Summarising centre and spread

Most data sets exhibit variability — all values are not the same! Two important aspects of the distribution of values are particularly important.

Centre
The centre of a distribution is a 'typical' value around which the data are located.
Spread
The spread of a distribution of values describes how the distance of the individual values from the centre.

In this chapter, Numerical summaries of marks, we examine how to describe centre and spread with numerical values called summary statistics. Numerical summaries of centre and spread give particularly concise and meaningful comparisons of different groups of marks.

Three year 4 classes are taught the same topic with different teaching methods.

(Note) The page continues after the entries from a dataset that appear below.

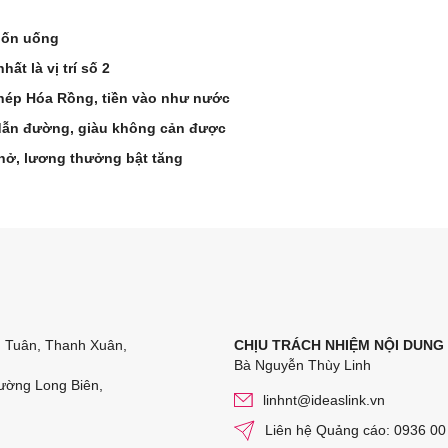
uốn uống
ất là vị trí số 2
 Chép Hóa Rồng, tiền vào như nước
 dẫn đường, giàu không cản được
chở, lương thưởng bật tăng
n Tuân, Thanh Xuân,
CHỊU TRÁCH NHIỆM NỘI DUNG
Bà Nguyễn Thùy Linh
ường Long Biên,
linhnt@ideaslink.vn
Liên hệ Quảng cáo: 0936 00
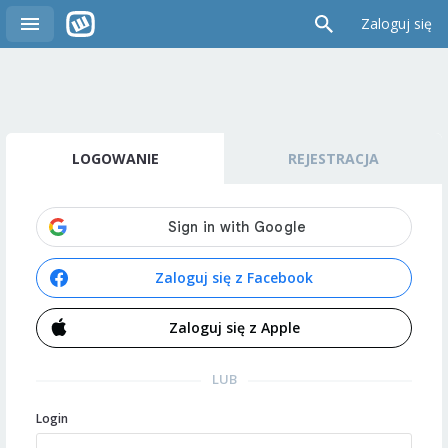
Zaloguj się
LOGOWANIE
REJESTRACJA
Zaloguj się z Facebook
Zaloguj się z Apple
LUB
Login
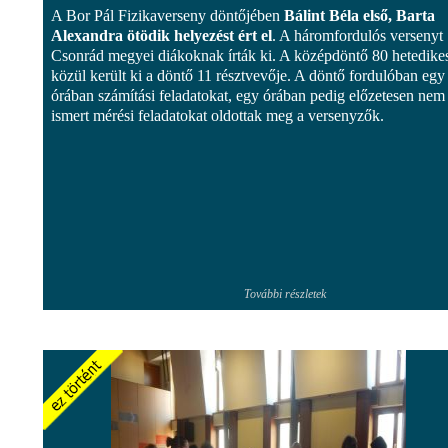
A Bor Pál Fizikaverseny döntőjében
Bálint Béla első, Barta
Alexandra ötödik helyezést ért el
. A háromfordulós versenyt
Csonrád megyei diákoknak írták ki. A középdöntő 80 hetedike
közül került ki a döntő 11 résztvevője. A döntő fordulóban egy
órában számítási feladatokat, egy órában pedig előzetesen nem
ismert mérési feladatokat oldottak meg a versenyzők.
További részletek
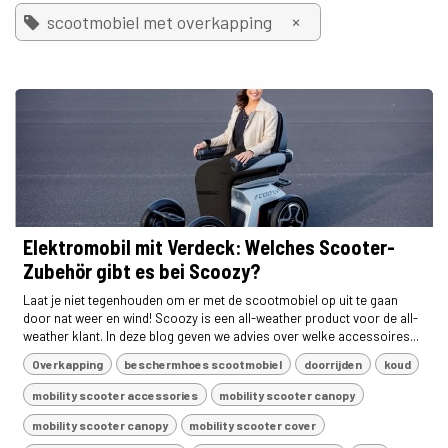
×
scootmobiel met overkapping
Elektromobil mit Verdeck: Welches Scooter-
Zubehör gibt es bei Scoozy?
Laat je niet tegenhouden om er met de scootmobiel op uit te gaan
door nat weer en wind! Scoozy is een all-weather product voor de all-
weather klant. In deze blog geven we advies over welke accessoires...
Overkapping
beschermhoes scootmobiel
doorrijden
koud
mobility scooter accessories
mobility scooter canopy
mobility scooter canopy
mobility scooter cover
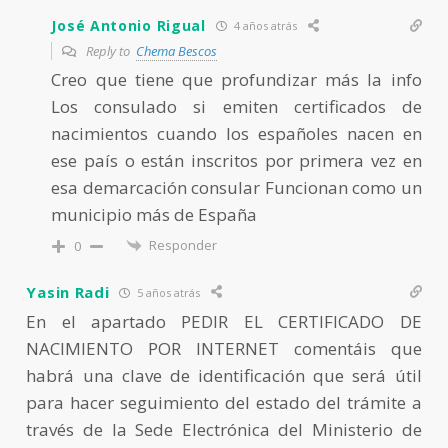
José Antonio Rigual
4 años atrás
Reply to
Chema Bescos
Creo que tiene que profundizar más la info
Los consulado si emiten certificados de
nacimientos cuando los españoles nacen en
ese país o están inscritos por primera vez en
esa demarcación consular Funcionan como un
municipio más de España
Responder
0
Yasin Radi
5 años atrás
En el apartado PEDIR EL CERTIFICADO DE
NACIMIENTO POR INTERNET comentáis que
habrá una clave de identificación que será útil
para hacer seguimiento del estado del trámite a
través de la Sede Electrónica del Ministerio de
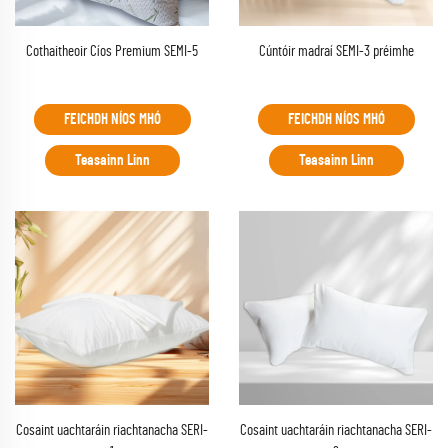
Cothaitheoir Cíos Premium SEMI-5
Cúntóir madraí SEMI-3 préimhe
FEICHDH NÍOS MHÓ
FEICHDH NÍOS MHÓ
Teasainn Linn
Teasainn Linn
Cosaint uachtaráin riachtanacha SERI-
Cosaint uachtaráin riachtanacha SERI-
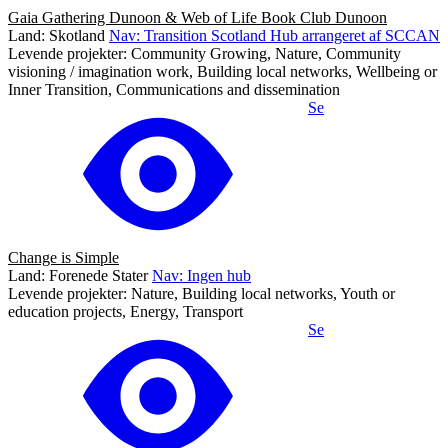
Gaia Gathering Dunoon & Web of Life Book Club Dunoon
Land: Skotland
Nav: Transition Scotland Hub arrangeret af SCCAN
Levende projekter: Community Growing, Nature, Community
visioning / imagination work, Building local networks, Wellbeing or
Inner Transition, Communications and dissemination
Se
Change is Simple
Land: Forenede Stater
Nav: Ingen hub
Levende projekter: Nature, Building local networks, Youth or
education projects, Energy, Transport
Se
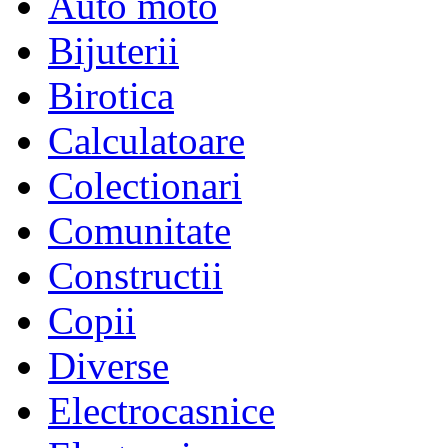
Auto moto
Bijuterii
Birotica
Calculatoare
Colectionari
Comunitate
Constructii
Copii
Diverse
Electrocasnice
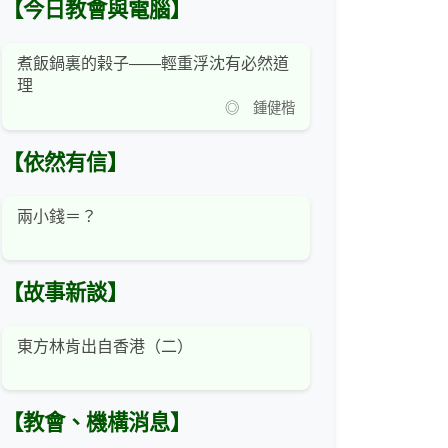
【今日教會與電腦】
煮飯鍋裏的榖子——輕重浮沈有必然道
理
◎ 鍾健楷
【依然有信】
兩小錢＝？
【故事新談】
東方林肯出自香港（二）
【教會、機構消息】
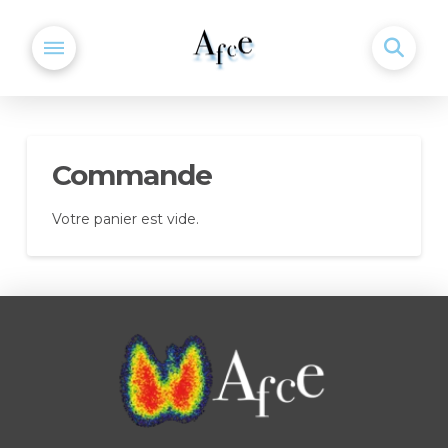
Commande
Votre panier est vide.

There is considerable variation in the marks achieved in the three classes.

Observe that:

  • The centre of Class A's distribution is nearly 60.
  • The students in Class B have performed poorly. The centre of their distribution is about 30 and none have passed.
  • Class C has the best marks. The centre of the distribution is close to 80 and all students have passed.

A numerical measure of centre should describe this tendency for some classes to get better marks (on average) than others.


Different teaching methods were used for three other classes. In Class E, all students were given the same amount of help whereas in Classes D and F, a third of the students were given extra help. In Class D, the top students were given extra tuition whereas in Class F it was the weakest students to whom help was targeted.

There is no tendency for any of these classes to achieve better marks than the others — the centres of all three distributions are close to 50.

However

  • Class D is most variable. By giving extra help to the best students, their marks did improve, but the weakest students performed very poorly
  • In Class F, all students are reaching about the same level.

A numerical measure of spread should describe how consistent the marks are in a class.